2015-02-13 10:17 Global Times/Agencies Web Editor: Qin Dexing

Baidu Inc's shift to smartphones has come at a cost: The Chinese Internet firm forecast lower-than-expected revenue growth for the first quarter as its share from less profitable mobile browsing grows at the expense of PC searches.

The US-listed company posted a lower-than-expected 47.5 percent rise in 2014 fourth quarter revenues.

Its revenue forecast of 12.65-13.07 billion yuan ($2-$2.1 billion) for the current quarter came below analysts' average expectations of 13.62 billion yuan.

Baidu operates China's most widely used search engine.

It said that revenue from mobile searches had, for the first time, surpassed that from PCs in December 2014, but the amount advertisers paid per click on mobile devices remained steady at 60 percent of PC rates quarter-on-quarter.

"I wouldn't draw the conclusion that mobile monetization becomes a problem. It's not a problem," said Baidu CFO Jennifer Li Xinzhe, brushing off concerns about revenue growth at a post-results call with analysts.

"We're still on a trajectory of healthy and steady growth and there is a lot of room for us to continue to improve," Li noted.

Baidu said its first-quarter forecast was weighed down because of a few seasonal factors such as the Chinese New Year holidays falling in late February and doing more business on mobile.
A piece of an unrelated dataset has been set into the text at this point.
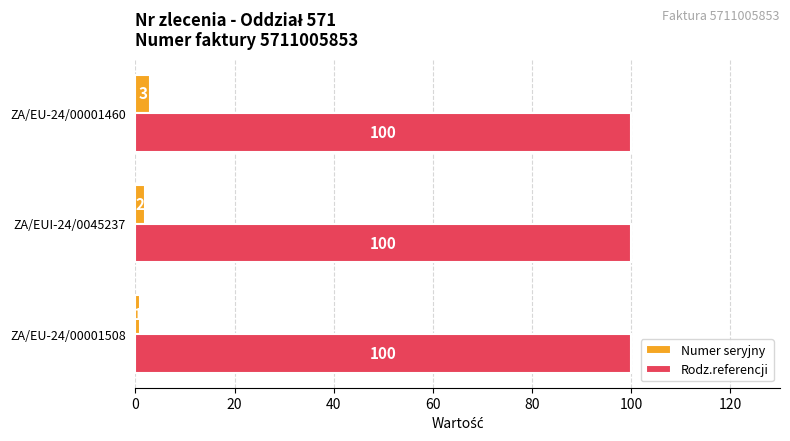

True or false: Numer seryjny has a value of 3 at ZA/EU-24/00001460.

True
Mobile browsing makes less money for search engines because adverts on smartphones are not as effective as PCs at taking a user to a site where they can make a purchase, said Ben Thompson, an analyst at tech analysis site stratechery.com.

"Google's results disappointed for the same reason," he noted.
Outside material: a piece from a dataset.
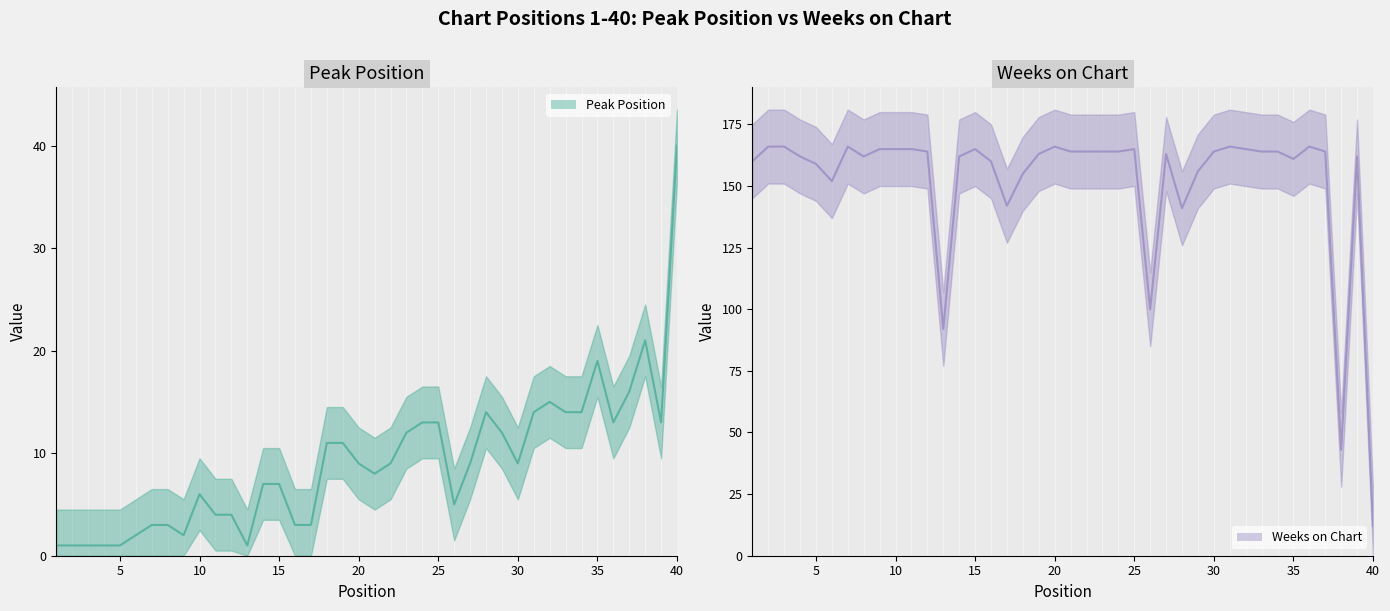

True or false: Weeks on Chart and Peak Position cross at least once.

True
Baidu's expansion of its mobile services in the world's largest smartphone market is likely to keep squeezing margins, and pit it against bigger rivals Alibaba Group Holding Ltd and Tencent Holdings Ltd.

Operating margins were 26 percent in 2014 compared to 35 percent in 2013, Reuters calculations showed.

Executives flagged a potential jump in 2015 selling, general and administrative expenses of roughly $830 million, mainly from promotional efforts for location-based services known as "online-to-offline" or "O2O."